The ceramic and bronze figurative sculptures of Utah artist Stacy Phillips have a unique flare—they are adorned with colorful beaded skirts, handmade by the artist. She also creates other works based on the female form, such as her large-scale ceramic pots carved with floral patterns. “When you reference a pot, there’s usually a belly, neck, and shoulders,” she explains. “So there is a natural similarity to the human body.”
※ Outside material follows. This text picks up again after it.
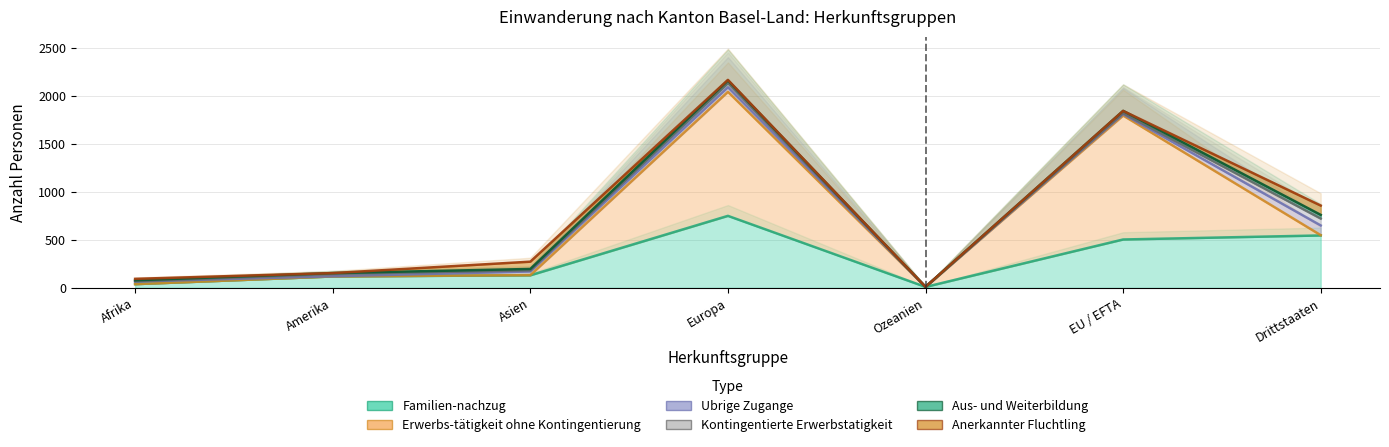

How many positive values does the Erwerbs-tätigkeit ohne Kontingentierung series have?

4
Phillips always knew she wanted to be an artist, but her first job out of college was an advertising gig in Omaha, NE. “It’s a scary thing to commit yourself to being an artist, and also I didn’t know how,” Phillips explains. She then moved to Park City, UT, and opened a gallery called The Flat Rabbit. After seven years of selling other artists’ work, Phillips decided to focus solely on her own art. “I knew that I wanted to be a working artist,” she says. “That was my goal.” Now Phillips exercises her creative talents full time and thrives on it. She finds inspiration for her work in nature, such as plant forms, as well as fashion and fabrics. “I think that there’s humor and creativity in re-creating ways that we adorn our bodies,” she says.

A show of Phillips’ new work opens October 16 at Coda Gallery in New York, NY. She is also represented by the gallery’s Park City, UT, and Palm Desert, CA, locations.